Task directions »
Among the records that follow, find each line holding the word "popularity" and copy it.

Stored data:

┄┄┄┄┄┄

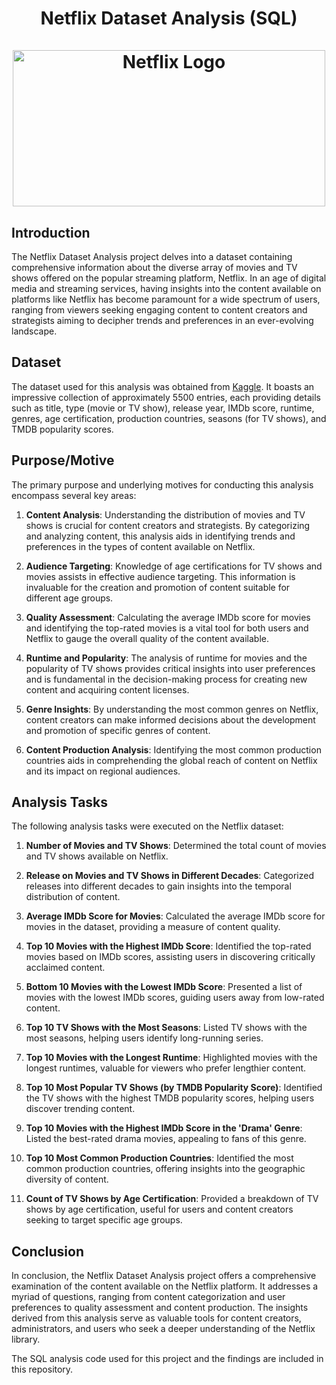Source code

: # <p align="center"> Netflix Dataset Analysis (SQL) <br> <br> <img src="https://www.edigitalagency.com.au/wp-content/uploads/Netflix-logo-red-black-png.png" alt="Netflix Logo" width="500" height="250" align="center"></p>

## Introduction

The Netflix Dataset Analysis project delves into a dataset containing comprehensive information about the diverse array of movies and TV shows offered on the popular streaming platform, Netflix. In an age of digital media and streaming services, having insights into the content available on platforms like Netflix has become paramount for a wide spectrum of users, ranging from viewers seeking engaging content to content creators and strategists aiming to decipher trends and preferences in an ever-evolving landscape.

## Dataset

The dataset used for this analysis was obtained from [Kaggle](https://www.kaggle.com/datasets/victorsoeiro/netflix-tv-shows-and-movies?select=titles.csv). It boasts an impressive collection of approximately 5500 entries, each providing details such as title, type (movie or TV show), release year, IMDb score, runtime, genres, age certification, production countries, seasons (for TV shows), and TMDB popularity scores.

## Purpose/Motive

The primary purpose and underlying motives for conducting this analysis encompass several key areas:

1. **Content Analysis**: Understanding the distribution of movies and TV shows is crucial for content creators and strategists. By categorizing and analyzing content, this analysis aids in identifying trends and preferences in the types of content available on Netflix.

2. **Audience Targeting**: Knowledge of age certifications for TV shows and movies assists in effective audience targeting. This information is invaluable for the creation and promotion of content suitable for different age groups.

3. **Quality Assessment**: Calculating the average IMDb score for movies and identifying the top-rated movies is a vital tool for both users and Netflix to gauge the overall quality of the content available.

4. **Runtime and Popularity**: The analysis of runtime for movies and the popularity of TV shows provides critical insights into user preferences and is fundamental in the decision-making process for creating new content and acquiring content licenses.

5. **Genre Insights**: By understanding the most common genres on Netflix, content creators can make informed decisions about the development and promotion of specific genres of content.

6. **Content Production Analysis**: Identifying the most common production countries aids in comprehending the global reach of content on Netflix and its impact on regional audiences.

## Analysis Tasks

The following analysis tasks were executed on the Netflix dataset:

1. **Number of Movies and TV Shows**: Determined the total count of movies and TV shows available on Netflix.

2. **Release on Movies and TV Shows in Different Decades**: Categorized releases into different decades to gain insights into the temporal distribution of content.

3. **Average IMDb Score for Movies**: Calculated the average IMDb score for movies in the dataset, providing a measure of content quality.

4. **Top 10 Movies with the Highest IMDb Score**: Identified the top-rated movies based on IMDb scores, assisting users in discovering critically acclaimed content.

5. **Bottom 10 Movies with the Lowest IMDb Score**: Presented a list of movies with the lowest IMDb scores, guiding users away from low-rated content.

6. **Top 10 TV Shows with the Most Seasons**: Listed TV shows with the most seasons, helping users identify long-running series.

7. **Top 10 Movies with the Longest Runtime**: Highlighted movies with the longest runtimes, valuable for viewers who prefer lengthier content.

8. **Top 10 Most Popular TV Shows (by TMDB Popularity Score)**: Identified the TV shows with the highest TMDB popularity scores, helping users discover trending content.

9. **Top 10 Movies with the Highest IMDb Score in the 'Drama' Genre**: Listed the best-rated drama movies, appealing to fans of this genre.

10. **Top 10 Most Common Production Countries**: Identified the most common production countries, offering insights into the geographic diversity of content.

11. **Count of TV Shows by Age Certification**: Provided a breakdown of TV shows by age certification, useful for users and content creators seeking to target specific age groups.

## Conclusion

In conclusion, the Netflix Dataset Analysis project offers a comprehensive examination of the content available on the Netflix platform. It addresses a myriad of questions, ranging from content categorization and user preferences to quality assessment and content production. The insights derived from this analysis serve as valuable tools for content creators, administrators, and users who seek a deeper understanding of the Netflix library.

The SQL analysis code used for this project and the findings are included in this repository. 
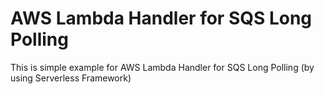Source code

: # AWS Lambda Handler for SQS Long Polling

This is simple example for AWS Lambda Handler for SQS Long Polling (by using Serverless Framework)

┄┄┄┄┄┄

Answer space »
The dataset used for this analysis was obtained from [Kaggle](https://www.kaggle.com/datasets/victorsoeiro/netflix-tv-shows-and-movies?select=titles.csv). It boasts an impressive collection of approximately 5500 entries, each providing details such as title, type (movie or TV show), release year, IMDb score, runtime, genres, age certification, production countries, seasons (for TV shows), and TMDB popularity scores.
4. **Runtime and Popularity**: The analysis of runtime for movies and the popularity of TV shows provides critical insights into user preferences and is fundamental in the decision-making process for creating new content and acquiring content licenses.
8. **Top 10 Most Popular TV Shows (by TMDB Popularity Score)**: Identified the TV shows with the highest TMDB popularity scores, helping users discover trending content.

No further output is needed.